DESCRIPTION OF THE TASK:
Return, verbatim and in full, the records that follow, but not their pictures.

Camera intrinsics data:

:::

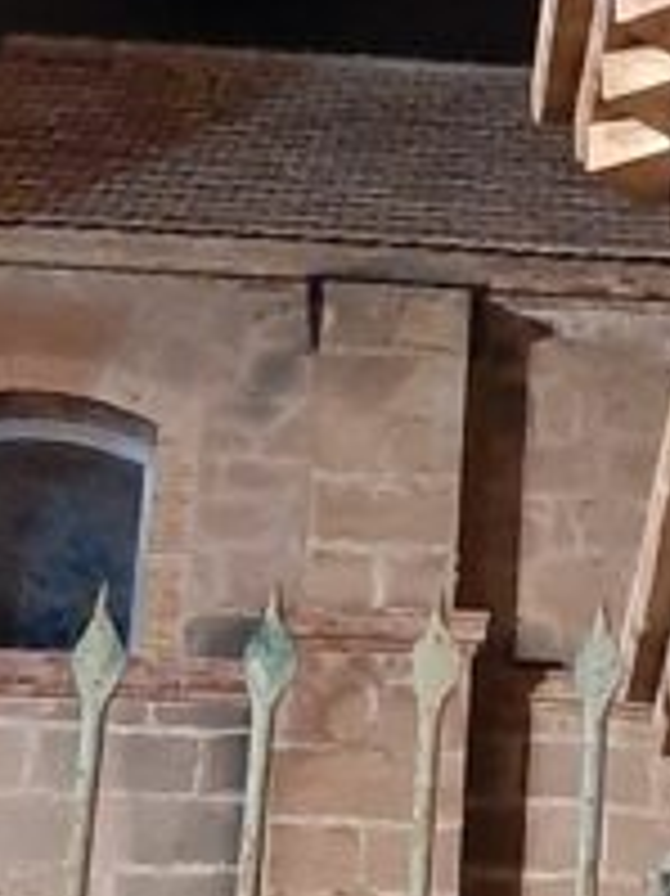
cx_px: 1205
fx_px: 3462
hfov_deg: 10.4
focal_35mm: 134
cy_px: 392
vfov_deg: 14.7
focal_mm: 3.93
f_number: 1.7
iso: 640
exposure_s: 1/20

:::

FINISHED EXERCISE:
cx_px: 1205
fx_px: 3462
hfov_deg: 10.4
focal_35mm: 134
cy_px: 392
vfov_deg: 14.7
focal_mm: 3.93
f_number: 1.7
iso: 640
exposure_s: 1/20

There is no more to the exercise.